Please retype the data below exactly, stopping after the line with "Nasional II 2026, Ini" and skipping every picture.

(Saved entries)
"""

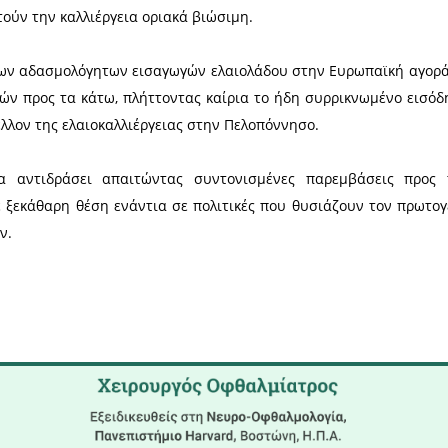
σχυρότερες ελαιοπαραγωγικές Χώρες παγκοσμίως, μ
ύμενη χρονιά, επιχειρεί να πετύχει μετά από δια
ε εργαλείο γεωπολιτικών και εμπορικών συμφωνιών.
 Ελλήνων παραγωγών.
ηλό κόστος παραγωγής αλλά και τα ελαστικά μέτρα κ
σε μειονεκτική θέση τον Έλληνα παραγωγό με κ
μιτου ανταγωνισμού.
Πελοποννήσου βιώνουν μία από τις δυσκολότε
ι ποιότητα.
λοιοσπόριο.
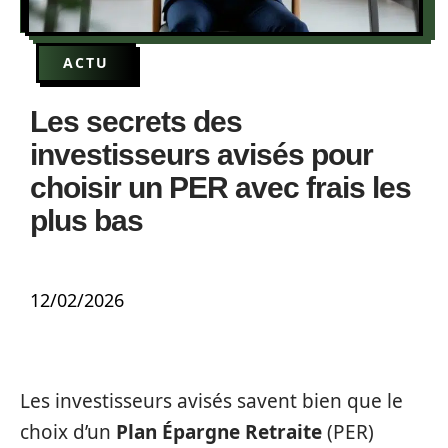
ACTU
Les secrets des
investisseurs avisés pour
choisir un PER avec frais les
plus bas
12/02/2026
Les investisseurs avisés savent bien que le
choix d’un
Plan Épargne Retraite
(PER)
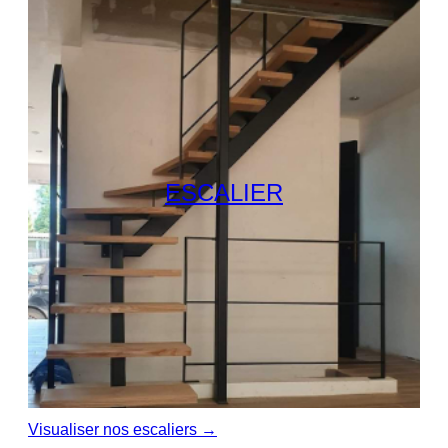
ESCALIER
Visualiser nos escaliers →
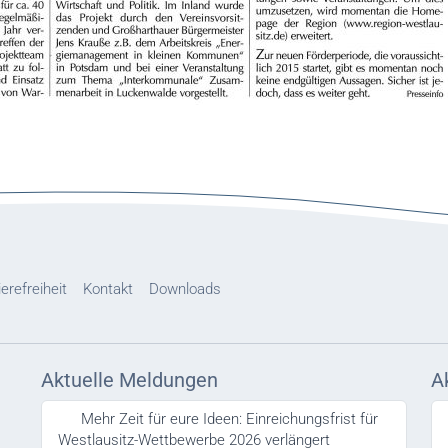
ierefreiheit
Kontakt
Downloads
Aktuelle Meldungen
A
Mehr Zeit für eure Ideen: Einreichungsfrist für
Westlausitz-Wettbewerbe 2026 verlängert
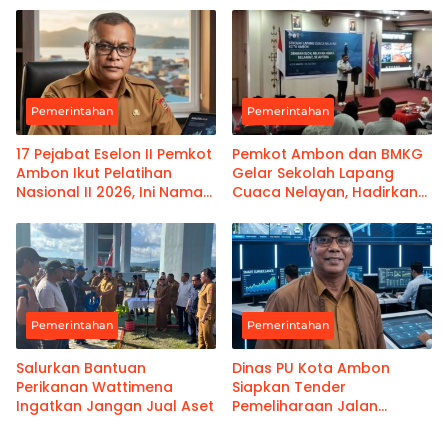
Kanwil Pemasyarakatan
Maluku
Pemerintahan
Pemerintahan
17 Pejabat Eselon II Pemkot
Pemkot Ambon dan BMKG
Ambon Ikut Pelatihan
Gelar Sekolah Lapang
Nasional II 2026, Ini Nama-
Cuaca Nelayan, Hadirkan
namanya
Informasi Akurat
Pemerintahan
Pemerintahan
Salurkan Bantuan
Dinas PU Kota Ambon
Perikanan Wattimena
Siapkan Tender
Ingatkan Jangan Jual Aset
Pemeliharaan Jalan
Benteng Atas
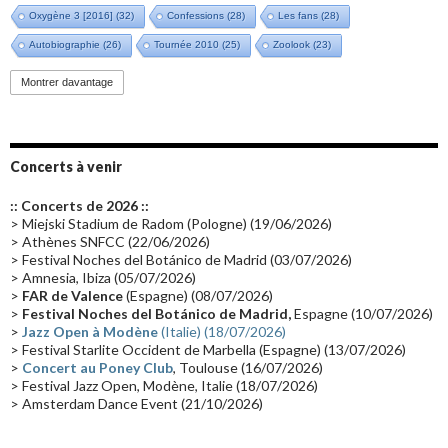
Oxygène 3 [2016]
(32)
Confessions
(28)
Les fans
(28)
Autobiographie
(26)
Tournée 2010
(25)
Zoolook
(23)
Promo 2019
(23)
Avant "Oxygène"
(23)
Equinoxe
(21)
Vinyle
(21)
Montrer davantage
Emissions 2010
(21)
Disques rares
(20)
Synthé 70's
(20)
Album instrumental
(20)
Claviériste
(19)
Groupe de Recherche Musicale
(18)
France 2
(18)
Concerts à venir
Europe en concert
(17)
Critique
(17)
Coffret
(17)
Chronologie
(16)
:: Concerts de 2026 ::
Passages radio
(16)
Vidéo Jarrecast
(16)
Synthé 80's
(16)
> Miejski Stadium de Radom (Pologne) (19/06/2026)
> Athènes SNFCC (22/06/2026)
Les concerts en Chine
(16)
Cinéma
(16)
Houston
(15)
Lyon
(15)
> Festival Noches del Botánico de Madrid (03/07/2026)
> Amnesia, Ibiza (05/07/2026)
Synthé Roland
(15)
Belgique
(15)
Récompense
(14)
>
FAR de Valence
(Espagne) (08/07/2026)
Collaborations 70's
(14)
Astronomie
(14)
France Inter
(14)
>
Festival Noches del Botánico de Madrid,
Espagne (10/07/2026)
>
Jazz Open à Modène
(Italie) (18/07/2026)
Tournée 2025
(14)
2024
(14)
Chine
(13)
> Festival Starlite Occident de Marbella (Espagne) (13/07/2026)
>
Concert au Poney Club
, Toulouse (16/07/2026)
> Festival Jazz Open, Modène, Italie (18/07/2026)
> Amsterdam Dance Event (21/10/2026)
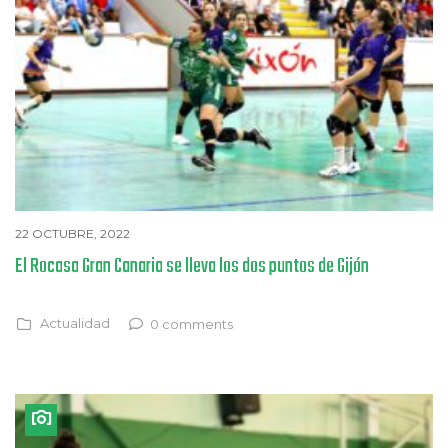
22 OCTUBRE, 2022
El Rocasa Gran Canaria se lleva los dos puntos de Gijón
Actualidad
0 comments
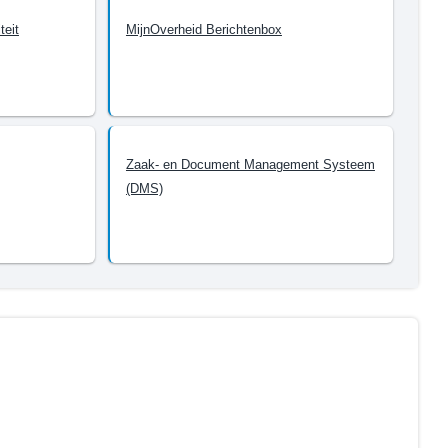
teit
MijnOverheid Berichtenbox
Zaak- en Document Management Systeem
(DMS)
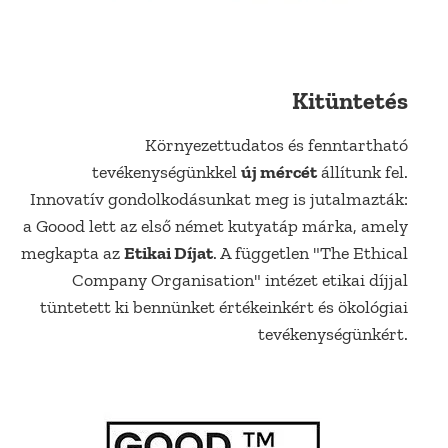
Kitüntetés
Környezettudatos és fenntartható
tevékenységünkkel
új mércét
állítunk fel.
Innovatív gondolkodásunkat meg is jutalmazták:
a Goood lett az első német kutyatáp márka, amely
megkapta az
Etikai Díjat
. A független "The Ethical
Company Organisation" intézet etikai díjjal
tüntetett ki bennünket értékeinkért és ökológiai
tevékenységünkért.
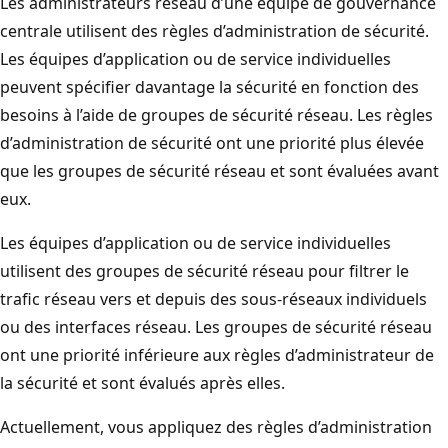
Les administrateurs réseau d’une équipe de gouvernance
centrale utilisent des règles d’administration de sécurité.
Les équipes d’application ou de service individuelles
peuvent spécifier davantage la sécurité en fonction des
besoins à l’aide de groupes de sécurité réseau. Les règles
d’administration de sécurité ont une priorité plus élevée
que les groupes de sécurité réseau et sont évaluées avant
eux.
Les équipes d’application ou de service individuelles
utilisent des groupes de sécurité réseau pour filtrer le
trafic réseau vers et depuis des sous-réseaux individuels
ou des interfaces réseau. Les groupes de sécurité réseau
ont une priorité inférieure aux règles d’administrateur de
la sécurité et sont évalués après elles.
Actuellement, vous appliquez des règles d’administration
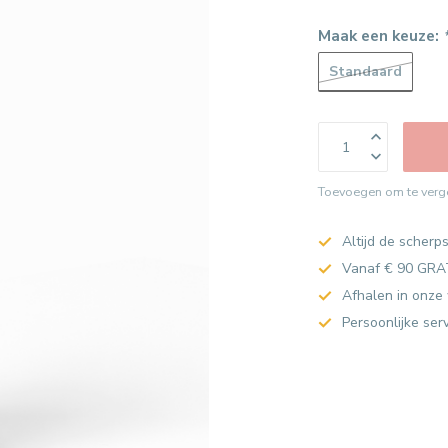
Maak een keuze:
Standaard
Toevoegen om te verge
Altijd de scherps
Vanaf € 90 GRA
Afhalen in onze 
Persoonlijke ser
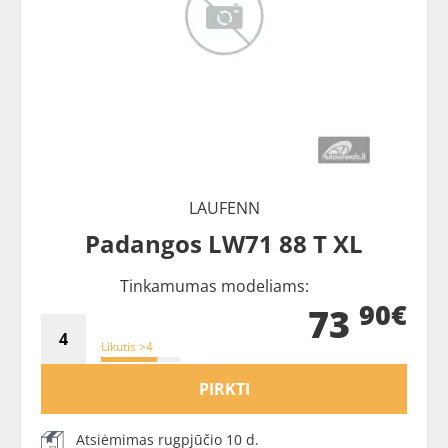
LAUFENN
Padangos LW71 88 T XL
Tinkamumas modeliams:
90€
73
Likutis >4
PIRKTI
Atsiėmimas rugpjūčio 10 d.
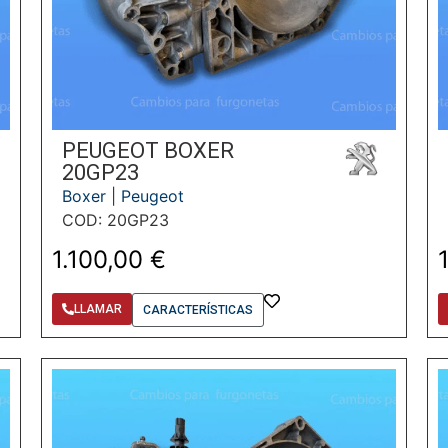
PEUGEOT BOXER
20GP23
Boxer
|
Peugeot
COD: 20GP23
1.100,00
€
LLAMAR
CARACTERÍSTICAS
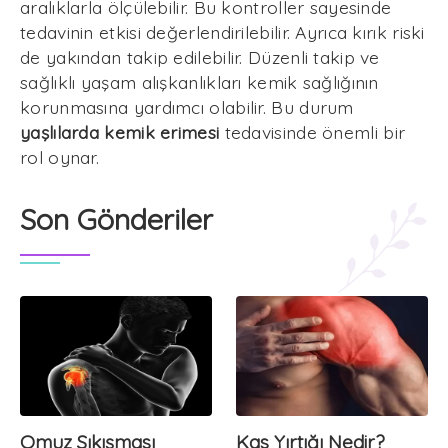
aralıklarla ölçülebilir. Bu kontroller sayesinde
tedavinin etkisi değerlendirilebilir. Ayrıca kırık riski
de yakından takip edilebilir. Düzenli takip ve
sağlıklı yaşam alışkanlıkları kemik sağlığının
korunmasına yardımcı olabilir. Bu durum
yaşlılarda kemik erimesi
tedavisinde önemli bir
rol oynar.
Son Gönderiler
Omuz Sıkışması
Kas Yırtığı Nedir?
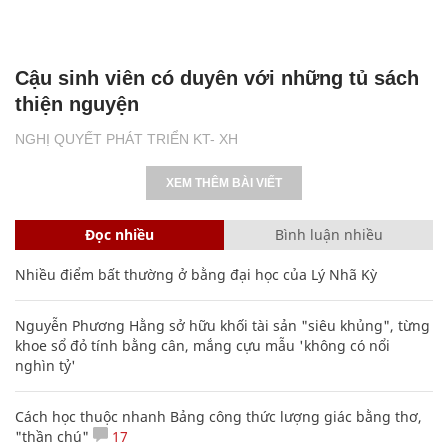
Cậu sinh viên có duyên với những tủ sách
thiện nguyện
NGHỊ QUYẾT PHÁT TRIỂN KT- XH
XEM THÊM BÀI VIẾT
Đọc nhiều
Bình luận nhiều
Nhiều điểm bất thường ở bằng đại học của Lý Nhã Kỳ
Nguyễn Phương Hằng sở hữu khối tài sản "siêu khủng", từng
khoe sổ đỏ tính bằng cân, mắng cựu mẫu 'không có nổi
nghìn tỷ'
Cách học thuộc nhanh Bảng công thức lượng giác bằng thơ,
"thần chú"
17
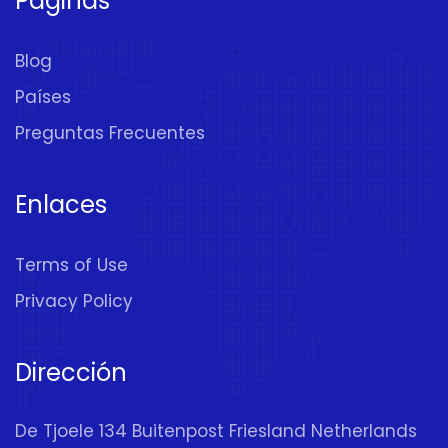
Páginas
Blog
Países
Preguntas Frecuentes
Enlaces
Terms of Use
Privacy Policy
Dirección
De Tjoele 134 Buitenpost Friesland Netherlands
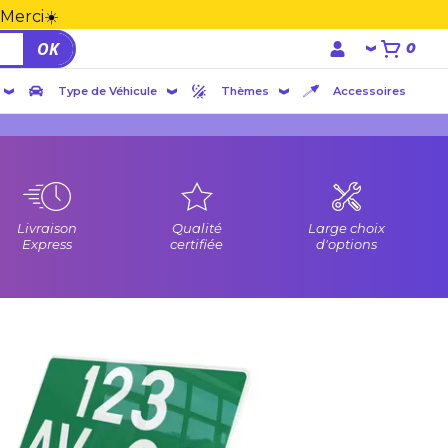
 Merci☀️
OK
0
Type de Véhicule
Thèmes
Accessoires
Livraison
Qualité
Large choix
Express
certifiée
d'options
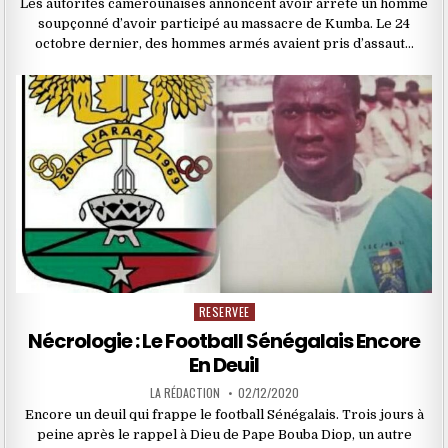
Les autorités camerounaises annoncent avoir arrêté un homme
soupçonné d’avoir participé au massacre de Kumba. Le 24
octobre dernier, des hommes armés avaient pris d’assaut…
RESERVEE
Posted
in
Nécrologie : Le Football Sénégalais Encore
En Deuil
LA RÉDACTION
02/12/2020
Encore un deuil qui frappe le football Sénégalais. Trois jours à
peine après le rappel à Dieu de Pape Bouba Diop, un autre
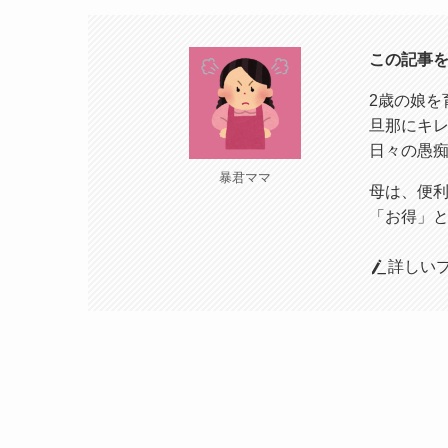
この記事
2歳の娘を
旦那にキ
日々の愚
暴君ママ
母は、便
「お得」
詳しい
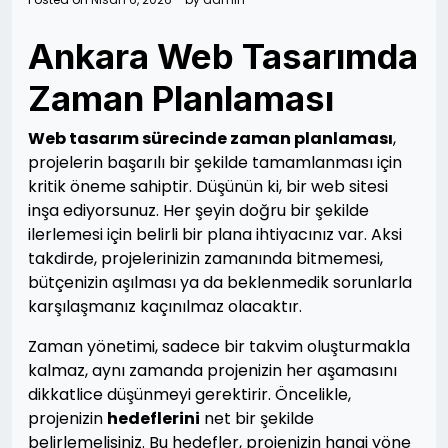
Ankara Web Tasarımda
Zaman Planlaması
Web tasarım sürecinde zaman planlaması
,
projelerin başarılı bir şekilde tamamlanması için
kritik öneme sahiptir. Düşünün ki, bir web sitesi
inşa ediyorsunuz. Her şeyin doğru bir şekilde
ilerlemesi için belirli bir plana ihtiyacınız var. Aksi
takdirde, projelerinizin zamanında bitmemesi,
bütçenizin aşılması ya da beklenmedik sorunlarla
karşılaşmanız kaçınılmaz olacaktır.
Zaman yönetimi, sadece bir takvim oluşturmakla
kalmaz, aynı zamanda projenizin her aşamasını
dikkatlice düşünmeyi gerektirir. Öncelikle,
projenizin
hedeflerini
net bir şekilde
belirlemelisiniz. Bu hedefler, projenizin hangi yöne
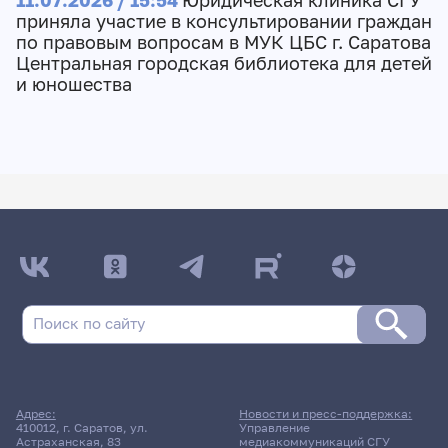
11.07.2026 / 15:54
Юридическая клиника СГУ
приняла участие в консультировании граждан
по правовым вопросам в МУК ЦБС г. Саратова
Центральная городская библиотека для детей
и юношества
Адрес:
Новости и пресс-поддержка:
410012, г. Саратов, ул.
Управление
Астраханская, 83
медиакоммуникаций СГУ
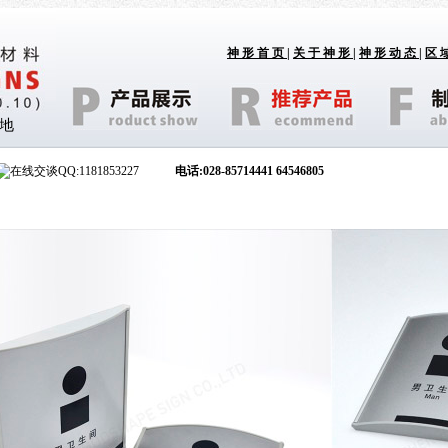
神形首页
|
关于神形
|
神形动态
|
区
地
QQ:1181853227
电话
:028-85714441
64546805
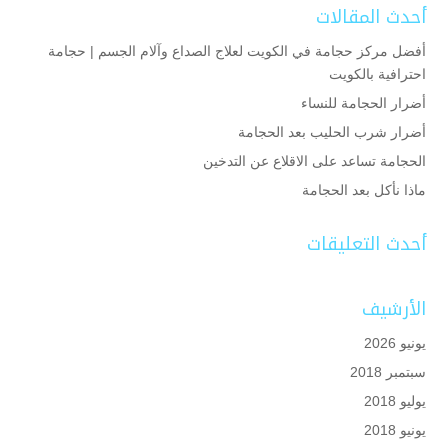
أحدث المقالات
أفضل مركز حجامة في الكويت لعلاج الصداع وآلام الجسم | حجامة
احترافية بالكويت
أضرار الحجامة للنساء
أضرار شرب الحليب بعد الحجامة
الحجامة تساعد على الاقلاع عن التدخين
ماذا نأكل بعد الحجامة
أحدث التعليقات
الأرشيف
يونيو 2026
سبتمبر 2018
يوليو 2018
يونيو 2018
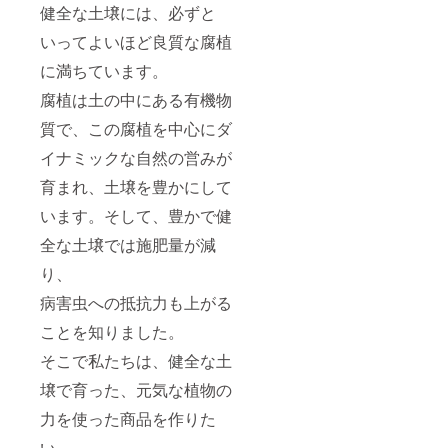
健全な土壌には、必ずと
いってよいほど良質な腐植
に満ちています。
腐植は土の中にある有機物
質で、この腐植を中心にダ
イナミックな自然の営みが
育まれ、土壌を豊かにして
います。そして、豊かで健
全な土壌では施肥量が減
り、
病害虫への抵抗力も上がる
ことを知りました。
そこで私たちは、健全な土
壌で育った、元気な植物の
力を使った商品を作りた
い、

"""

> EXPECTED ANSWER
σχυρότερες ελαιοπαραγωγικές Χώρες παγκοσμίως, μ
ύμενη χρονιά, επιχειρεί να πετύχει μετά από δια
ε εργαλείο γεωπολιτικών και εμπορικών συμφωνιών.
 Ελλήνων παραγωγών.
ηλό κόστος παραγωγής αλλά και τα ελαστικά μέτρα κ
σε μειονεκτική θέση τον Έλληνα παραγωγό με κ
μιτου ανταγωνισμού.
Πελοποννήσου βιώνουν μία από τις δυσκολότε
ι ποιότητα.
λοιοσπόριο.
ACTU
Les secrets des
investisseurs avisés pour
choisir un PER avec frais les
plus bas
12/02/2026
Les investisseurs avisés savent bien que le
choix d’un
Plan Épargne Retraite
(PER)
ESCALIER
Visualiser nos escaliers →
ierefreiheit
Kontakt
Downloads
Aktuelle Meldungen
A
Mehr Zeit für eure Ideen: Einreichungsfrist für
Westlausitz-Wettbewerbe 2026 verlängert
Kanwil Pemasyarakatan
Maluku
Pemerintahan
Pemerintahan
17 Pejabat Eselon II Pemkot
Pemkot Ambon dan BMKG
Ambon Ikut Pelatihan
Gelar Sekolah Lapang
Nasional II 2026, Ini Nama-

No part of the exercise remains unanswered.